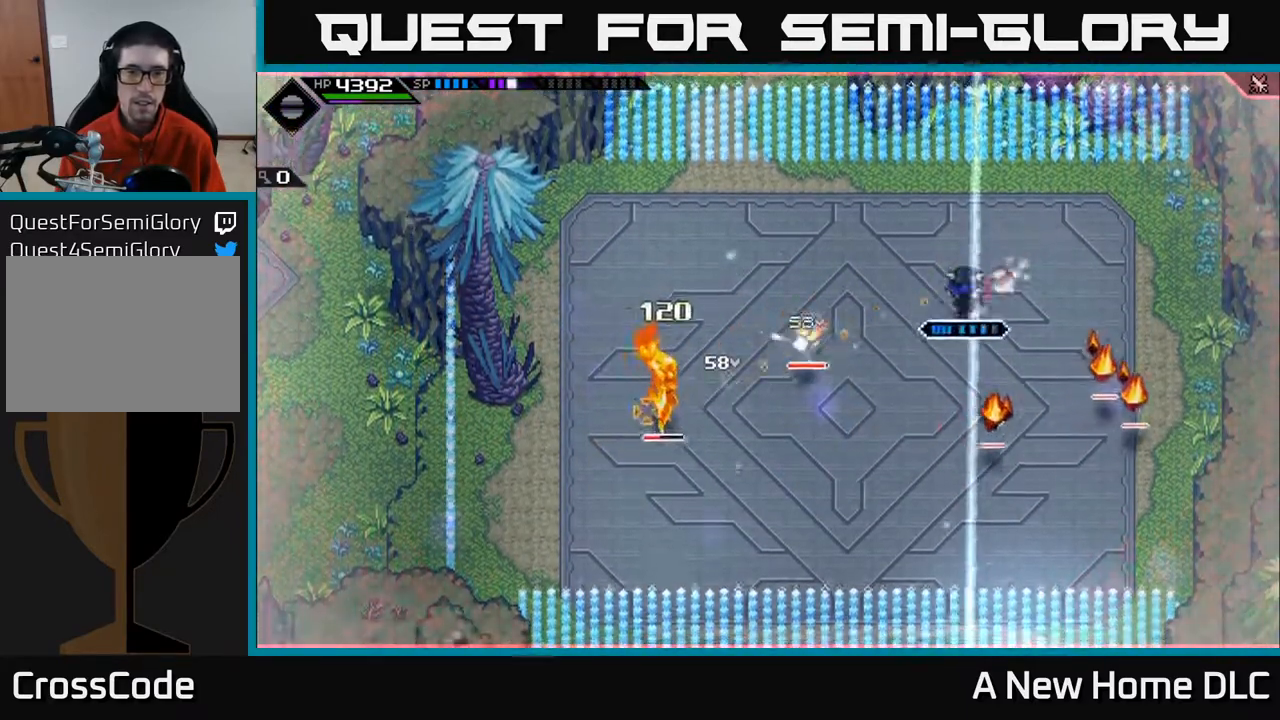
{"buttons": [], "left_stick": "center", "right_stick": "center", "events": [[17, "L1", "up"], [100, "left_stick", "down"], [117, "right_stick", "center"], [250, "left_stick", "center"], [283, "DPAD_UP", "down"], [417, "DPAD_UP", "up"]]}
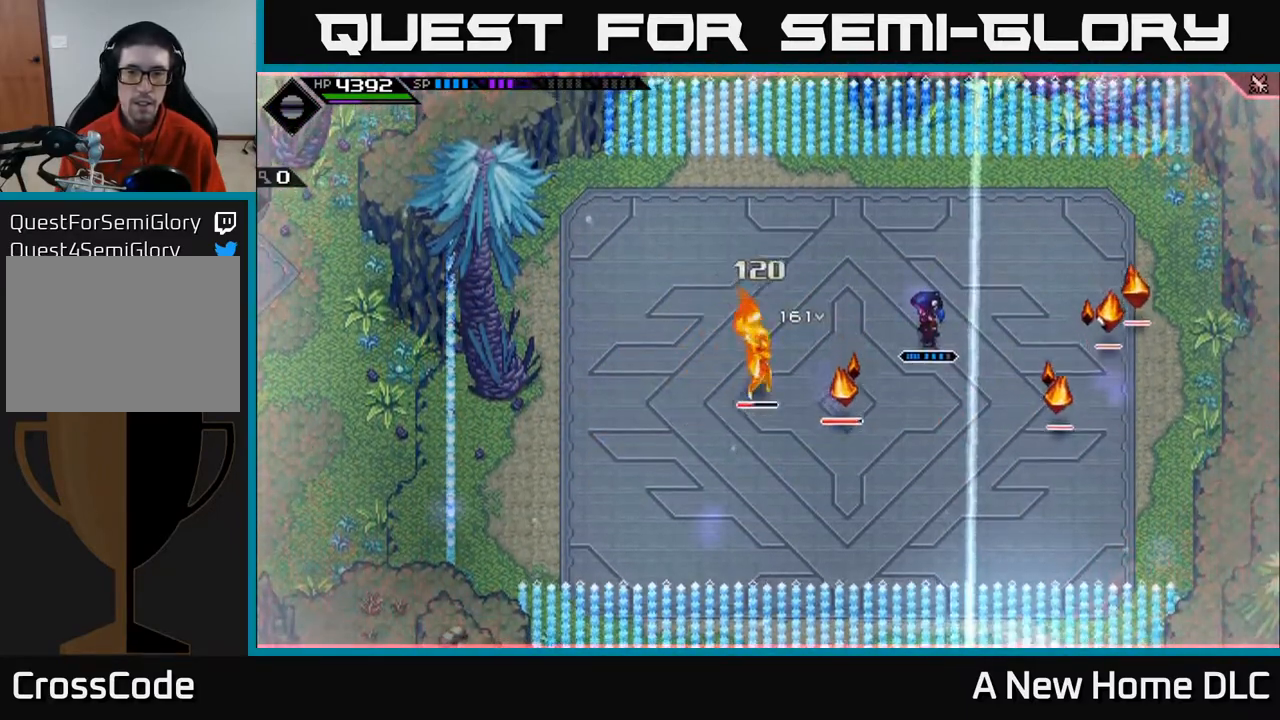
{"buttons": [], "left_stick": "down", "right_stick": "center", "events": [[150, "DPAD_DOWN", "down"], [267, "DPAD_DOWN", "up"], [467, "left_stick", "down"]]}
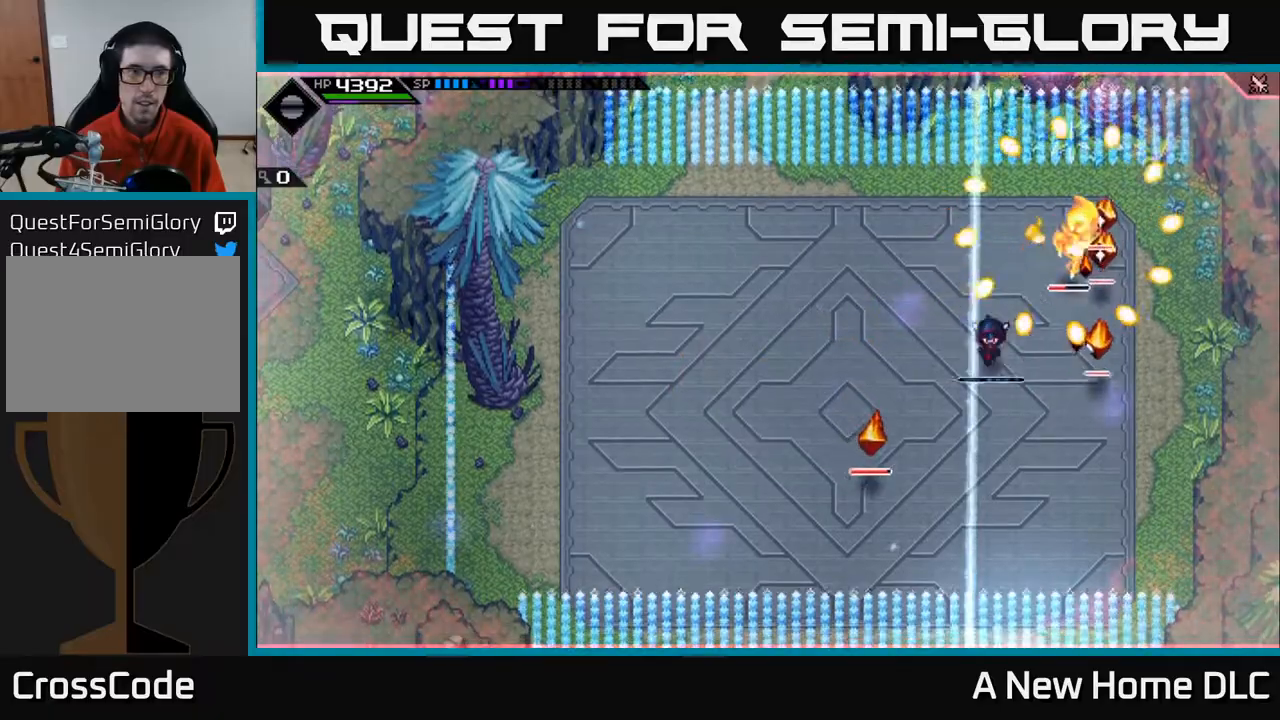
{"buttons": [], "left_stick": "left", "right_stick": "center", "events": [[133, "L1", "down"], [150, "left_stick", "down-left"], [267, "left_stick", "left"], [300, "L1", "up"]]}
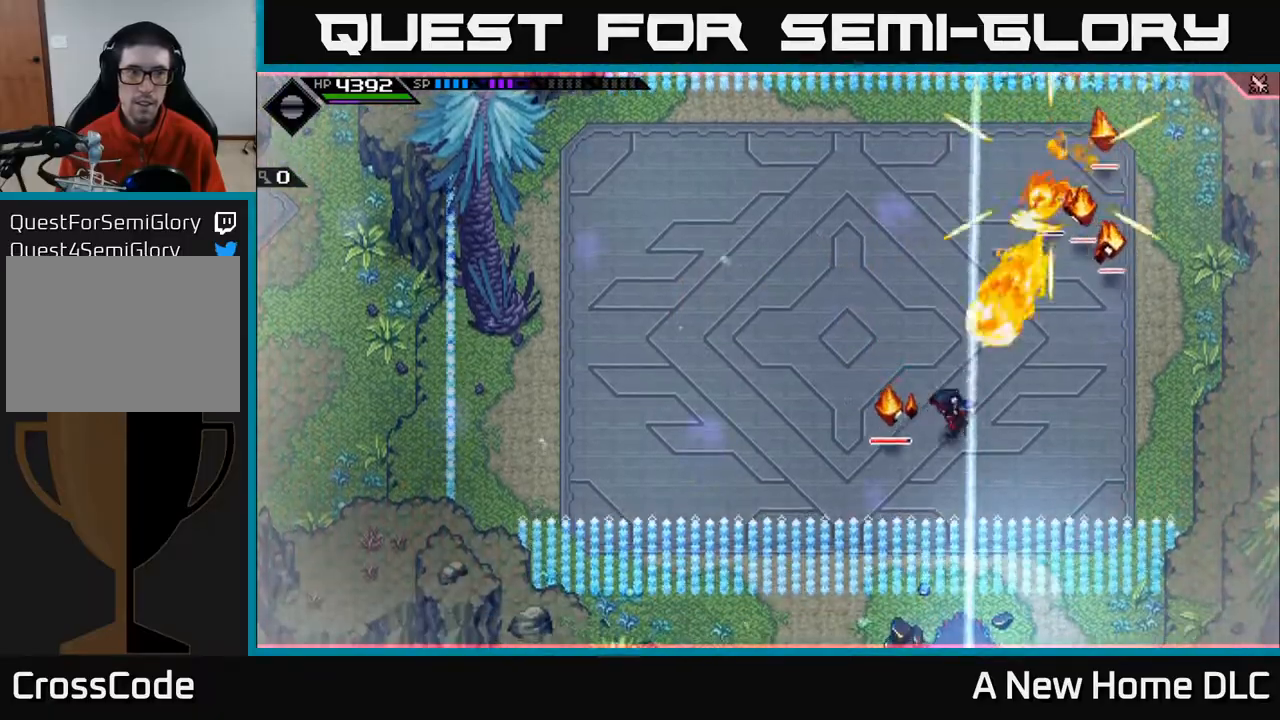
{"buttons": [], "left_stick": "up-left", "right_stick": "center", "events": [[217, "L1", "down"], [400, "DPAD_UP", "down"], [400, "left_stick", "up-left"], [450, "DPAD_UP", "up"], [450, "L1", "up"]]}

§ **Work instructions**: Repeat the data word for word, minus any pictures.

§ **Answer below**:
{"buttons": [], "left_stick": "center", "right_stick": "center", "events": [[17, "L1", "up"], [100, "left_stick", "down"], [117, "right_stick", "center"], [250, "left_stick", "center"], [283, "DPAD_UP", "down"], [417, "DPAD_UP", "up"]]}
{"buttons": [], "left_stick": "down", "right_stick": "center", "events": [[150, "DPAD_DOWN", "down"], [267, "DPAD_DOWN", "up"], [467, "left_stick", "down"]]}
{"buttons": [], "left_stick": "left", "right_stick": "center", "events": [[133, "L1", "down"], [150, "left_stick", "down-left"], [267, "left_stick", "left"], [300, "L1", "up"]]}
{"buttons": [], "left_stick": "up-left", "right_stick": "center", "events": [[217, "L1", "down"], [400, "DPAD_UP", "down"], [400, "left_stick", "up-left"], [450, "DPAD_UP", "up"], [450, "L1", "up"]]}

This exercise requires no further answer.